Jianguo Gu, a neuroscientist at the University of Florida who has helped to organise a petition against the Dalai Lama's lecture, said: "I don't think it's appropriate to have a prominent religious leader at a scientific event.
"The Dalai Lama basically says the body and mind can be separated and passed to other people. There are no scientific grounds for that. We'll be talking about cells and molecules and he's going to talk about something that isn't there."
Dr Gu and many of the scientists who initiated the protest are of Chinese origin, but say their concern are not related to politics. The Dalai Lama has lived in exile in India since he fled Chinese troops in Tibet in 1959.
"I'm not against Buddhism," said Dr Gu, who has cancelled his own presentation at the meeting. "People believe what they believe but I think it will just confuse things."
The Dalai Lama has long had an interest in science and once said that if he had not been a monk he would have been an engineer. Over the past decade he has encouraged western neuroscientists to study the effects of Buddhist meditation, originally through meetings at his home and more recently by attending conferences at major US universities.
Buddhist monks typically spend hours in meditation each day, a practice they say enhances their powers of concentration.
Trained meditators claim to be able to hold their attention on a single object for hours at a time without distraction, or to shift attention as many as 17 times in the time it takes to snap your fingers.
Both claims go against current scientific thinking, which says attention cannot be held as long or switched so quickly, and some neuroscientists have started investigating whether they have a biological basis. Some believe the monks' skills could be down to plasticity, the ability of even fully formed adult mammalian brains to change and adapt.
The research peaked in November last year when a team led by Richard Davidson, a psychologist at the University of Wisconsin, Madison, published research in the US journal Proceedings of the National Academy of Sciences that suggested networks of brain cells were better coordinated in people who were trained in meditation.
The scientists included Matthieu Ricard, a Buddhist monk at the Shechenm monastery in Nepal, who has a PhD in molecular biology from the Pasteur Institute in Paris.
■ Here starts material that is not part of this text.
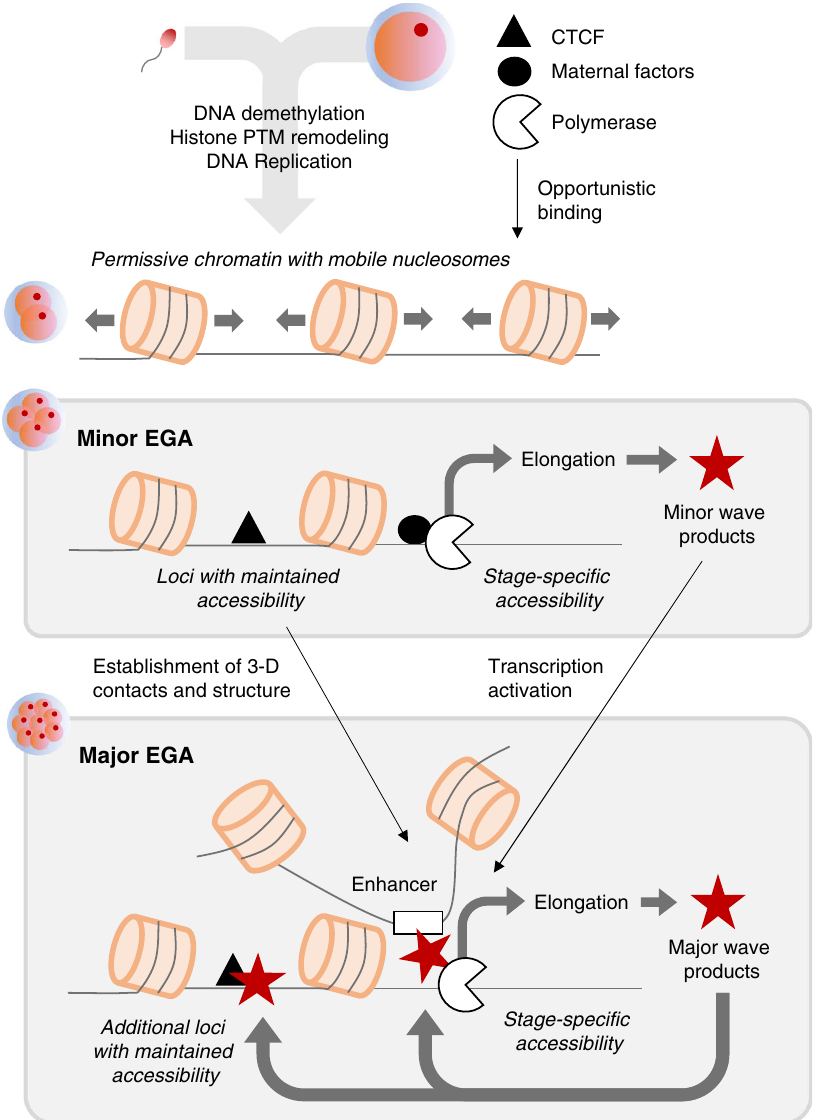
Fig. 9 Potential mechanistic model depicting events leading to major EGA. Chromatin structure is globally decondensed following fertilization, allowing opportunistic binding of maternal factors, which initiate a minor wave of transcription and begin to establish 3-D chromatin architecture. This sets the stage for major EGA, wherein maternal products, minor EGA products, and promoter-enhancer contacts mediate the fi rst major wave of gene expression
They said the brain differences they observed might explain the heightened awareness reported by meditating monks.
Mr Davidson helped to arrange the Dalai Lama's talk at the neuroscience conference, which is the first in a series billed as dialogues between neuroscience and society.
The protesters say the team's research is flawed because it compared monks in their 30s and 40s with much younger university students.
Their petition reads: "Inviting the Dalai Lama to lecture on neuroscience of meditation is of poor scientific taste because it will highlight a subject with hyperbolic claims, limited research and compromised scientific rigour."
It compares the lecture to inviting the Pope to talk about "the relationship between the fear of God and the amygdala [part of the brain]" and adds "it could be a slippery road if neuroscientists begin to blur the border between science and religious practices".
Carol Barnes, the president of the Society for Neuroscience, said: "The Dalai Lama has had a long interest in science and has maintained an ongoing dialogue with leading neuroscientists for more than 15 years, which is the reason he was invited to speak at the meeting. It has been agreed that the talk will not be about religion or politics.
"We understand that not every member will agree with every decision and we respect their right to disagree."